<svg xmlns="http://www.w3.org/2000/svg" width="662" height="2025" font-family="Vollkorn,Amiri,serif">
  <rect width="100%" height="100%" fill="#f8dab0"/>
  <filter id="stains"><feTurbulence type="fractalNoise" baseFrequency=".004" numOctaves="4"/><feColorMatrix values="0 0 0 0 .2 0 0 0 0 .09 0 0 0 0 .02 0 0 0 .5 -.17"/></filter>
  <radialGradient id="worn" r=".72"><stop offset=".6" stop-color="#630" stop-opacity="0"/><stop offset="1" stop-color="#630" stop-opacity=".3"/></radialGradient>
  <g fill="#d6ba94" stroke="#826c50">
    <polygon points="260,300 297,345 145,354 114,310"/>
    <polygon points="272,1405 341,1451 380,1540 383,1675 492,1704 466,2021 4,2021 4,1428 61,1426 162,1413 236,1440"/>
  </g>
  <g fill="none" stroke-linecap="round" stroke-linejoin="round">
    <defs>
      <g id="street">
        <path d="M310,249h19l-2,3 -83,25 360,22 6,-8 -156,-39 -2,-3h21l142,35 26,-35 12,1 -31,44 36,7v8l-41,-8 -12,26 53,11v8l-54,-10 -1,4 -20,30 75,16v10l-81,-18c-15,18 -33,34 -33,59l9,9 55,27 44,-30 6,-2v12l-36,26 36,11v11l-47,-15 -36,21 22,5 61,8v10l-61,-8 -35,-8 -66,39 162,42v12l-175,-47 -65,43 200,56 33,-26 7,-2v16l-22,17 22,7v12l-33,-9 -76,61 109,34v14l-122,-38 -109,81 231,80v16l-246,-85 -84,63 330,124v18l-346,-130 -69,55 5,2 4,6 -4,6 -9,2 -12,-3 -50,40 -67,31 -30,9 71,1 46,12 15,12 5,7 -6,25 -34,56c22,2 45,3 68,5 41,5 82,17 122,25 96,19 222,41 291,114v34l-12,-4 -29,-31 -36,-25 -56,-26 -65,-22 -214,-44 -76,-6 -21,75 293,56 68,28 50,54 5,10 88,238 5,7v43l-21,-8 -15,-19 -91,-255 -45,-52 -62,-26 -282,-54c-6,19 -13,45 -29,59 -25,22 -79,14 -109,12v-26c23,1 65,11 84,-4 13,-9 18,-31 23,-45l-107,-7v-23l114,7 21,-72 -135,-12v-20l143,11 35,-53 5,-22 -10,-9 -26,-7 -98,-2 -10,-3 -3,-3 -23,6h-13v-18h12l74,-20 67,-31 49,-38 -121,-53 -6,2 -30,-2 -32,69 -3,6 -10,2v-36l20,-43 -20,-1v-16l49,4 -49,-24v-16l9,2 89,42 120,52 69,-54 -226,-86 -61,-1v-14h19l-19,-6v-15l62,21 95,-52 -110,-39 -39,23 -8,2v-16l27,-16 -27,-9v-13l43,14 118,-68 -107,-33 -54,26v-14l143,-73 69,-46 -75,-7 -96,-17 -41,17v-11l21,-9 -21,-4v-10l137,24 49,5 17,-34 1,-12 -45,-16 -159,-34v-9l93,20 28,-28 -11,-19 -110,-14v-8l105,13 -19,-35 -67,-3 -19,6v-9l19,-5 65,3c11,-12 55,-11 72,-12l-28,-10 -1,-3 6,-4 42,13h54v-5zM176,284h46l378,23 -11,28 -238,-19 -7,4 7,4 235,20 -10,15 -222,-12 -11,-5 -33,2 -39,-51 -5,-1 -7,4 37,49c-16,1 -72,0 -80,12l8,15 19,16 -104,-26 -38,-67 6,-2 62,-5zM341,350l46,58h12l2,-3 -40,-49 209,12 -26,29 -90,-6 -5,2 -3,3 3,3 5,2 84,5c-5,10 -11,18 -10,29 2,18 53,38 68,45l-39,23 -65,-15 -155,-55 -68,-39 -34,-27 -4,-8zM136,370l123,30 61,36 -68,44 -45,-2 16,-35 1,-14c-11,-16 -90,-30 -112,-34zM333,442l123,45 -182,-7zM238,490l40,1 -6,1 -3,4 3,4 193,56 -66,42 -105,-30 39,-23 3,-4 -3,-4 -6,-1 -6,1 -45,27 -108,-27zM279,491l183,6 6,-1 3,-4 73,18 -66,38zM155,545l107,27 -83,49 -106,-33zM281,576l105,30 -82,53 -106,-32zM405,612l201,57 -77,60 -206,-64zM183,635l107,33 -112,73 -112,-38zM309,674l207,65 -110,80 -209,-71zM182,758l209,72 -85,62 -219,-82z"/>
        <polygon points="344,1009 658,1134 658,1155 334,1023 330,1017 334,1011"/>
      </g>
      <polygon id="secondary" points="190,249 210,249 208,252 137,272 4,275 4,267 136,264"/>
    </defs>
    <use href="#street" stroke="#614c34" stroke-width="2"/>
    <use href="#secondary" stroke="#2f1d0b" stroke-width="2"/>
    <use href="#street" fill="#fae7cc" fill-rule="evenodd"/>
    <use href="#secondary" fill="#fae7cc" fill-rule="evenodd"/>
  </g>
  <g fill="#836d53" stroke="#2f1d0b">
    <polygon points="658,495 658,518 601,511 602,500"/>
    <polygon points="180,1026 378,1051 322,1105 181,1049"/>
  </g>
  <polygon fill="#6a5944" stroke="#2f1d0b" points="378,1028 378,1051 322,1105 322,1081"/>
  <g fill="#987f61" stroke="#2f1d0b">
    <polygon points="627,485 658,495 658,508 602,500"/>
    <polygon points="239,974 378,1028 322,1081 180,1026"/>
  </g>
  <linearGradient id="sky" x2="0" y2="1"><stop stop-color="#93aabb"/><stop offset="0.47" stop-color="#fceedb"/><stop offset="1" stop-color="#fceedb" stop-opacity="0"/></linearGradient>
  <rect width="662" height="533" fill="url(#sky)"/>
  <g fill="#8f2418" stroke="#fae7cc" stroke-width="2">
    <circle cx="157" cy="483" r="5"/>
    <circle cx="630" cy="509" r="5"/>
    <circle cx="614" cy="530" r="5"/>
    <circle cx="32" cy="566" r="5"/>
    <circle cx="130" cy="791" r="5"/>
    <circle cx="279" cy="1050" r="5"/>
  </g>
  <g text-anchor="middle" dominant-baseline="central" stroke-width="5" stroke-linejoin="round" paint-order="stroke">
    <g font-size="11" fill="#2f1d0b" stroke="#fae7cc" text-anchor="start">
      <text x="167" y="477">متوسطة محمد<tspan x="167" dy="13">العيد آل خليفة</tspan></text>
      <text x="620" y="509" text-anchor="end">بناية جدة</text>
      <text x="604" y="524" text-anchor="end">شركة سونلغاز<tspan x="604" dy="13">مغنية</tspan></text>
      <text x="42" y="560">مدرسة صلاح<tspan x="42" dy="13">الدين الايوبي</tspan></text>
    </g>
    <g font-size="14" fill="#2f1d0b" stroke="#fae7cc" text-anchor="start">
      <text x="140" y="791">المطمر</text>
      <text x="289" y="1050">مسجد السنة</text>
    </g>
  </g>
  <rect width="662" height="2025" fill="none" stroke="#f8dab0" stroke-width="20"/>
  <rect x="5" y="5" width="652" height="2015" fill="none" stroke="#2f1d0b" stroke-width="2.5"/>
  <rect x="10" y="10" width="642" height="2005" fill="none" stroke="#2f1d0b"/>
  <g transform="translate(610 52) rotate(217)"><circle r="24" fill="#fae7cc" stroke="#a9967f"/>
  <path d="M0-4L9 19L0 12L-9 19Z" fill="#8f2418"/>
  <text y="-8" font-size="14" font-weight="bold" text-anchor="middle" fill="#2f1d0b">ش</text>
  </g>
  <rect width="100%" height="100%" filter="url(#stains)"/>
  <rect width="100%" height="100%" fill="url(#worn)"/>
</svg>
* * *
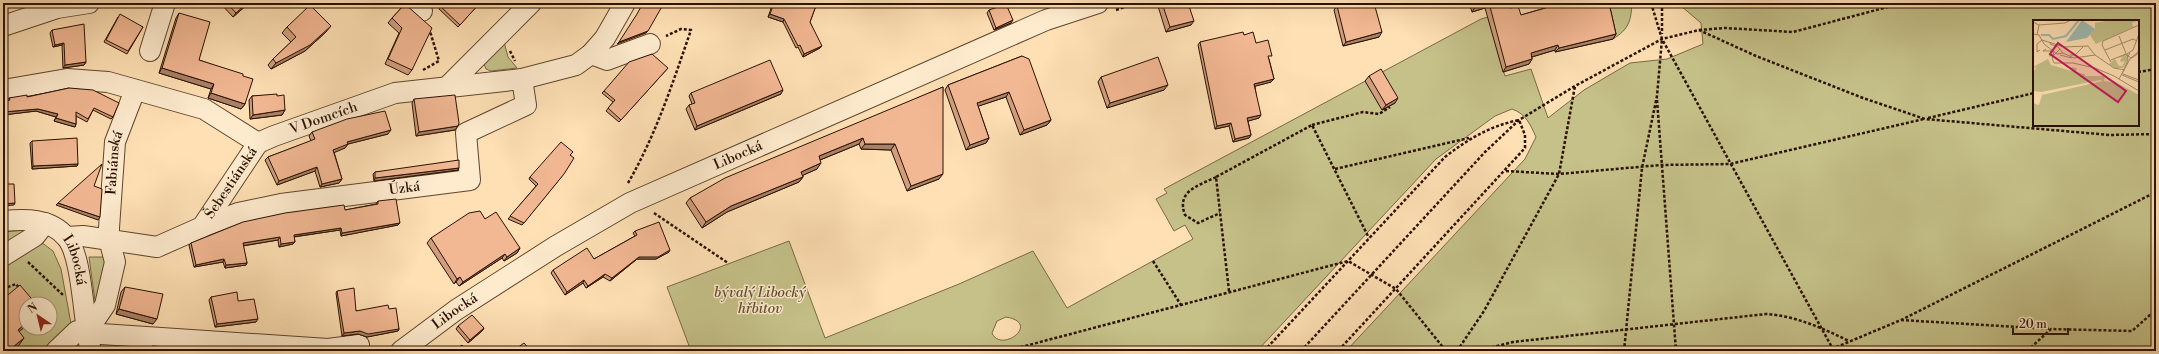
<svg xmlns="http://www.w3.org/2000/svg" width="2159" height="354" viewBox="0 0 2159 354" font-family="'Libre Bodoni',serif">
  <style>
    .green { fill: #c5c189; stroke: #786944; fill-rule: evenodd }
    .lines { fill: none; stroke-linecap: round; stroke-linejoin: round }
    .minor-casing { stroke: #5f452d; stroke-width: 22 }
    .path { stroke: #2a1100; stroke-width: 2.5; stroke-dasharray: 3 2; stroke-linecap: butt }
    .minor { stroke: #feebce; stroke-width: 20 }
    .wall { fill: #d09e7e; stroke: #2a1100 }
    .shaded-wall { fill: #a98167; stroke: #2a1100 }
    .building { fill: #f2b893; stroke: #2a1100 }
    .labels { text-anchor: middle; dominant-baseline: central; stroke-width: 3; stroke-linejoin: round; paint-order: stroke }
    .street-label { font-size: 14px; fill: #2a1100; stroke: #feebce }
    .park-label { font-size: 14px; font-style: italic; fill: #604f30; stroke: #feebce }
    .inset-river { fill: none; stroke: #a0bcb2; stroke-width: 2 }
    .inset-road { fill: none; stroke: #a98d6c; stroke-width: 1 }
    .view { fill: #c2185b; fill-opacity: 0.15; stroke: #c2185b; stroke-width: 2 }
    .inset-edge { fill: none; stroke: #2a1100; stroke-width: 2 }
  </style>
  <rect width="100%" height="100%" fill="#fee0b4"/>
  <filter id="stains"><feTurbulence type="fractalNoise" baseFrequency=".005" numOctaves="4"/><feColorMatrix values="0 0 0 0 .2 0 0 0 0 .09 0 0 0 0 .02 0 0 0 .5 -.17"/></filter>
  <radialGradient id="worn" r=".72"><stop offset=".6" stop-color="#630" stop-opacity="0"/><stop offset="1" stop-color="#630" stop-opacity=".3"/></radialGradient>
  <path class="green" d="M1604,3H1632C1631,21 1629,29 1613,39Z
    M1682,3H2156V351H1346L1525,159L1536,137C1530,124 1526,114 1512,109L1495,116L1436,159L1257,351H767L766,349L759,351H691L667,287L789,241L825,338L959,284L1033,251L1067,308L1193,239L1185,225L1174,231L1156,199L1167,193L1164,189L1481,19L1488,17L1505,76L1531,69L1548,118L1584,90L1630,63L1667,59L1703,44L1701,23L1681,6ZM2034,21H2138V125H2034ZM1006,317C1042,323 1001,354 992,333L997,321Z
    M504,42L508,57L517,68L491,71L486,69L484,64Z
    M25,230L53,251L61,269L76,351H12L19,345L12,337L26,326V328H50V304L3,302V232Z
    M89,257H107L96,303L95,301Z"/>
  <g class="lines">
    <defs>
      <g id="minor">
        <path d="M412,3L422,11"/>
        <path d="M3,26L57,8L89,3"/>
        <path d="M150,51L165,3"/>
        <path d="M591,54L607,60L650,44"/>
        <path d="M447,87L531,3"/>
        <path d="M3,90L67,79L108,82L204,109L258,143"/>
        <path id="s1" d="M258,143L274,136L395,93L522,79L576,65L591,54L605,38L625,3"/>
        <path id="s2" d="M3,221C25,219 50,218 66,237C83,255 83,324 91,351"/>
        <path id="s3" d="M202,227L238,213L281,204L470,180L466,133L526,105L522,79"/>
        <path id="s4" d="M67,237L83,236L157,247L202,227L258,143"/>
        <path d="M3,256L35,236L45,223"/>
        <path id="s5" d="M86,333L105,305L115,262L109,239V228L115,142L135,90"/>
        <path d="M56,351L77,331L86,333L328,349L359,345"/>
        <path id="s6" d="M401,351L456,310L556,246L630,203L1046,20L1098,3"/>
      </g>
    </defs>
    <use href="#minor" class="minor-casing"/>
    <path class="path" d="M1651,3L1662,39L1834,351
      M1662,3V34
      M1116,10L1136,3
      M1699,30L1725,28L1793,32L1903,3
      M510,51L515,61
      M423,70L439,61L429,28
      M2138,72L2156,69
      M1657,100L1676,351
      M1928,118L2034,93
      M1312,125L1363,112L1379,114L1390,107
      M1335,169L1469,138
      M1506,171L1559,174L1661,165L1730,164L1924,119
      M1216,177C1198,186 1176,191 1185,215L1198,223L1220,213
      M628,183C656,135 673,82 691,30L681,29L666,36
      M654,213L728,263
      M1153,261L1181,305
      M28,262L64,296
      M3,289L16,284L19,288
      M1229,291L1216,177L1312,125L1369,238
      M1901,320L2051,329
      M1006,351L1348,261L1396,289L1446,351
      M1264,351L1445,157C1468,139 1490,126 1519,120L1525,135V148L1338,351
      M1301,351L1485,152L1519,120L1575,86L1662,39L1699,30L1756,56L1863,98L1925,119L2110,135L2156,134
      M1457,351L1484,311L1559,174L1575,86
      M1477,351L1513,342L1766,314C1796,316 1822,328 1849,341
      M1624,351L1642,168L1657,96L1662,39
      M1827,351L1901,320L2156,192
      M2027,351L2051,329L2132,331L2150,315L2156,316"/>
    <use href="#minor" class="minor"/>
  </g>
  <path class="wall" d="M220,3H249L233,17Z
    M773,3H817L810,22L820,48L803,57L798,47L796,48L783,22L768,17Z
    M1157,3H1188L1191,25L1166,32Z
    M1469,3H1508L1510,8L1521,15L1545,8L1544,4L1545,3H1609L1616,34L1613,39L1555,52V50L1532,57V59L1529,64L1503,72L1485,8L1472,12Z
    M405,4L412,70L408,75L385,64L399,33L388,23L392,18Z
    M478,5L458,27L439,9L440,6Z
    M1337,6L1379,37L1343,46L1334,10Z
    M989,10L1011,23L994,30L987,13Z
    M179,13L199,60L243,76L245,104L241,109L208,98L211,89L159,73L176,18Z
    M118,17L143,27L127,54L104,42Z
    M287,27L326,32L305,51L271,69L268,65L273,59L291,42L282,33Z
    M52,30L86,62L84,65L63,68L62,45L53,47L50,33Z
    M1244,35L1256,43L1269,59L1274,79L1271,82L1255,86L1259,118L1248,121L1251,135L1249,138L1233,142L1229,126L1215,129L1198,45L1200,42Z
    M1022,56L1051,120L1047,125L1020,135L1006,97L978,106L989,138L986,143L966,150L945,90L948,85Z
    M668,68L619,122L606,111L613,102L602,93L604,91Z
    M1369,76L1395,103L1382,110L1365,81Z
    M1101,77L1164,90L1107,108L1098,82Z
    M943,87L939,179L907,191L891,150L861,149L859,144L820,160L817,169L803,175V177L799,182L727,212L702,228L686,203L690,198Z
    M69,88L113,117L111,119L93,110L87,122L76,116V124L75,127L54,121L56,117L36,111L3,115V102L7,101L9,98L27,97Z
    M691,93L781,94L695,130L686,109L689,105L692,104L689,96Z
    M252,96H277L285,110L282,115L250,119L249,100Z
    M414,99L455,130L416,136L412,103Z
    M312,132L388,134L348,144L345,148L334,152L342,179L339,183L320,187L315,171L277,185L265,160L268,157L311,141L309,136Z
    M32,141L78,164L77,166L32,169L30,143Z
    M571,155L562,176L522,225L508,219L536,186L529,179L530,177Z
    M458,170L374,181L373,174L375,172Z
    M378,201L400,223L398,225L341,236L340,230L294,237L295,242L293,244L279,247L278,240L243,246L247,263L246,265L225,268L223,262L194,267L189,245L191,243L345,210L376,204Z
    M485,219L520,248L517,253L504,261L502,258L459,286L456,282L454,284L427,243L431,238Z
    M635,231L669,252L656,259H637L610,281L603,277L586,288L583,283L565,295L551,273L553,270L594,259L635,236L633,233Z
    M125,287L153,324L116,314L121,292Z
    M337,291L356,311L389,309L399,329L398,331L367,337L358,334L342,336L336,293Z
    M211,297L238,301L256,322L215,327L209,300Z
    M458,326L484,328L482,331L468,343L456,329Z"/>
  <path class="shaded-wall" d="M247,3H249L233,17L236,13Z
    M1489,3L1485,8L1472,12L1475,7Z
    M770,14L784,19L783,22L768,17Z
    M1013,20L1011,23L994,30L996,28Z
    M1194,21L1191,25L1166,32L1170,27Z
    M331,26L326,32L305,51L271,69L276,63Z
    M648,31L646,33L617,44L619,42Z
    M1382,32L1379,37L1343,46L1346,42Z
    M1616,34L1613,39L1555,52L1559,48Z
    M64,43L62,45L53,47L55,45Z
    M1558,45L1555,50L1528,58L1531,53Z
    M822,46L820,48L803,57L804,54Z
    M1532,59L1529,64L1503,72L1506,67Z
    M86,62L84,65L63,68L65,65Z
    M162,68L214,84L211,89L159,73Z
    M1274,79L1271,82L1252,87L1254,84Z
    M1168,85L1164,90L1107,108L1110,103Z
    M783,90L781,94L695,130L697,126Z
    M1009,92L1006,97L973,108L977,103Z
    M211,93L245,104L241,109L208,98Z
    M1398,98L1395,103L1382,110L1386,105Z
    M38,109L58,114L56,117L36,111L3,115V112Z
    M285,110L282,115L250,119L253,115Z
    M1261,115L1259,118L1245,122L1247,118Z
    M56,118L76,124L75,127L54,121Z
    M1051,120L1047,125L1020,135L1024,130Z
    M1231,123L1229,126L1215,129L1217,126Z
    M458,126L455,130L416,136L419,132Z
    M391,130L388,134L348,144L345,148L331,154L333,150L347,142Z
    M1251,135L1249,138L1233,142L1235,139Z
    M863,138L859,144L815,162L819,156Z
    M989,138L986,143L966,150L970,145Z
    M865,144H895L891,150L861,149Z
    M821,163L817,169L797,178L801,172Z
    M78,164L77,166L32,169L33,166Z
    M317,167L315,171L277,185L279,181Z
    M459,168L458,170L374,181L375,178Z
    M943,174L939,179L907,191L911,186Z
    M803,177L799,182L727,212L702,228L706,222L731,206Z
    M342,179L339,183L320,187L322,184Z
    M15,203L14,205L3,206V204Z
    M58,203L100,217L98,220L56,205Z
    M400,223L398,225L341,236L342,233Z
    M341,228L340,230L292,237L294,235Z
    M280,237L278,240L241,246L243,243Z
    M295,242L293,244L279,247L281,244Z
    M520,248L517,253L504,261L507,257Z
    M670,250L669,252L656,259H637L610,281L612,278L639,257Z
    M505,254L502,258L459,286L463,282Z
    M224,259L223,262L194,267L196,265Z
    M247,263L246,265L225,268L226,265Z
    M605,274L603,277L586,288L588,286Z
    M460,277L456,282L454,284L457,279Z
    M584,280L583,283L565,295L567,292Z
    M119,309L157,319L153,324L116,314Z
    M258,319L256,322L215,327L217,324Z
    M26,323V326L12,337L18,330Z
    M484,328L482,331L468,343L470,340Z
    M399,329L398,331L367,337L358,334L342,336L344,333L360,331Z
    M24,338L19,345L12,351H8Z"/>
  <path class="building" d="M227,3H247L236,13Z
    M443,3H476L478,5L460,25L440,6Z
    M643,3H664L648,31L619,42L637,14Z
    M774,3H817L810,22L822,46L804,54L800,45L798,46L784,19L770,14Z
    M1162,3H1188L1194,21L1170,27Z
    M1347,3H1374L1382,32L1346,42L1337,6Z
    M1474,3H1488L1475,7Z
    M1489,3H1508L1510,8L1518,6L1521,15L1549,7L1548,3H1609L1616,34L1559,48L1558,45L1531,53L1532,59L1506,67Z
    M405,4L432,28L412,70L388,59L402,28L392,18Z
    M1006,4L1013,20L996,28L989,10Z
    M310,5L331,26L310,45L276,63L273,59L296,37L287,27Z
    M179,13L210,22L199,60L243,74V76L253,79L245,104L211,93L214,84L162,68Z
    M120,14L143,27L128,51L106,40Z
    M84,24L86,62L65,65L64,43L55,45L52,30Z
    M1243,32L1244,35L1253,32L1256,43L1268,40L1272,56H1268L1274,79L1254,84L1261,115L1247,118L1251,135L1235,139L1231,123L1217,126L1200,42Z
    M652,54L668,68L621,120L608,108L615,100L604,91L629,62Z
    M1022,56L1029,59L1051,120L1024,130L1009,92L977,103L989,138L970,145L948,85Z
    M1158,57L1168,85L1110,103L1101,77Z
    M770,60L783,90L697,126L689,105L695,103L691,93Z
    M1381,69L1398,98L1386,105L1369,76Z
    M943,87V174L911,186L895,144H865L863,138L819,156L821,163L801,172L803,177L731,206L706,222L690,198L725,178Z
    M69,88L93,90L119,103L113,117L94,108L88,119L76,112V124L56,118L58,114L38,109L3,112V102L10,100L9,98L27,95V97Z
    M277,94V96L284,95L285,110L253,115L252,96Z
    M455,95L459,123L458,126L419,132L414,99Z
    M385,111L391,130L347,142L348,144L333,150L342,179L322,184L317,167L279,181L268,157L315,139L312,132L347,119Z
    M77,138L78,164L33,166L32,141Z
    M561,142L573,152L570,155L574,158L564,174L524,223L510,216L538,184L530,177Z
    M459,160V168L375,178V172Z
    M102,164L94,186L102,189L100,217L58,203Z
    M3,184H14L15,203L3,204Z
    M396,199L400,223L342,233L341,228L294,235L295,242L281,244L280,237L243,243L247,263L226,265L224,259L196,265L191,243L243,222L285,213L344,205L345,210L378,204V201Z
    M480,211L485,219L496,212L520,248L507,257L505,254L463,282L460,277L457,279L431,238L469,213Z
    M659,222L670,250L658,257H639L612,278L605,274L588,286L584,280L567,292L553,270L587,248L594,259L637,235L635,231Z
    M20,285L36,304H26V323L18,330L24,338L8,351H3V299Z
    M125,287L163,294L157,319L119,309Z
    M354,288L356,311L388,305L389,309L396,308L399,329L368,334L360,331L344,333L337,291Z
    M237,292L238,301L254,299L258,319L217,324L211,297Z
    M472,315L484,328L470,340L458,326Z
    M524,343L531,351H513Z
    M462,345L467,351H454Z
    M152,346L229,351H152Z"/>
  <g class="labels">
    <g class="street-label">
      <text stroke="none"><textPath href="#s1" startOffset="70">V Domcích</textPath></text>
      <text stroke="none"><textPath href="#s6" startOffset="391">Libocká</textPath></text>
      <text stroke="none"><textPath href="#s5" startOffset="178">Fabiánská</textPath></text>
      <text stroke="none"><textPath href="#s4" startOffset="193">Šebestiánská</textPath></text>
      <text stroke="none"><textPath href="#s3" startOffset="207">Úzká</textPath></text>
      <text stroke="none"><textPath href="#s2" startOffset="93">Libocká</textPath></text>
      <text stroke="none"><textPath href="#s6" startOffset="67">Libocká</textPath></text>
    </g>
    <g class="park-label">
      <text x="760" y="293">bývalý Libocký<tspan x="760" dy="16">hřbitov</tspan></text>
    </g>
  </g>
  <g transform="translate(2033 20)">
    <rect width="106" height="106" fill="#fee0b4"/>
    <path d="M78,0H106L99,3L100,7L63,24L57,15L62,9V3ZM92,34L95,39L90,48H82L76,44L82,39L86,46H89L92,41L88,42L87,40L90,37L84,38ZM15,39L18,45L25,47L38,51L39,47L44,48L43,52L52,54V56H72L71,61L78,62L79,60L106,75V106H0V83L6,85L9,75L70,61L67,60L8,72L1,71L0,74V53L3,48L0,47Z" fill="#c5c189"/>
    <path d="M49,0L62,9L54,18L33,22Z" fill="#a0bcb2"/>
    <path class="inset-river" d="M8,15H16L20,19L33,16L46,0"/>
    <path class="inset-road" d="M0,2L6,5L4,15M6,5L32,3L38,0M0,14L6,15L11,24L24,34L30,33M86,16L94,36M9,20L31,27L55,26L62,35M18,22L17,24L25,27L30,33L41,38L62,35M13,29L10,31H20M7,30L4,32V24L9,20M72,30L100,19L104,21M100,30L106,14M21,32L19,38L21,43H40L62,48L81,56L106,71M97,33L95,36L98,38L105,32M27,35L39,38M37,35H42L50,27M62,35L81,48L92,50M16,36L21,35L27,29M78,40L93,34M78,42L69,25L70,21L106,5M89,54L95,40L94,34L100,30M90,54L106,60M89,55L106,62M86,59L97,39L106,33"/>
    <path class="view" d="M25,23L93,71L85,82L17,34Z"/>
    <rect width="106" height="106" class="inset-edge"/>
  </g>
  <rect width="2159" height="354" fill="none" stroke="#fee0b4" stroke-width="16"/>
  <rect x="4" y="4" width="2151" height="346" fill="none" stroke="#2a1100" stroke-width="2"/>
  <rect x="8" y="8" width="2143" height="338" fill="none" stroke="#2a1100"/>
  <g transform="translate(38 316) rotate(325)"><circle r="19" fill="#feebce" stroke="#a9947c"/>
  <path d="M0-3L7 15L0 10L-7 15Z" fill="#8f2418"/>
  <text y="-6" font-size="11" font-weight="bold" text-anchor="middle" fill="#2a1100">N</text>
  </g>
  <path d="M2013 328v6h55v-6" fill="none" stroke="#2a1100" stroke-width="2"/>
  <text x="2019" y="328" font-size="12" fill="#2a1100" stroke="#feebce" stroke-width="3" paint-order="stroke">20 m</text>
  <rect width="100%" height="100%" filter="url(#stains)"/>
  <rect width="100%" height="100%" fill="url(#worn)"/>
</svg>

--- Work to complete ---
From the data above, return every line from the line that has "#c5c189; stroke: #786944;" up to and including the line that has "#f2b893; stroke: #2a1100", exactly.

--- Task answer ---
    .green { fill: #c5c189; stroke: #786944; fill-rule: evenodd }
    .lines { fill: none; stroke-linecap: round; stroke-linejoin: round }
    .minor-casing { stroke: #5f452d; stroke-width: 22 }
    .path { stroke: #2a1100; stroke-width: 2.5; stroke-dasharray: 3 2; stroke-linecap: butt }
    .minor { stroke: #feebce; stroke-width: 20 }
    .wall { fill: #d09e7e; stroke: #2a1100 }
    .shaded-wall { fill: #a98167; stroke: #2a1100 }
    .building { fill: #f2b893; stroke: #2a1100 }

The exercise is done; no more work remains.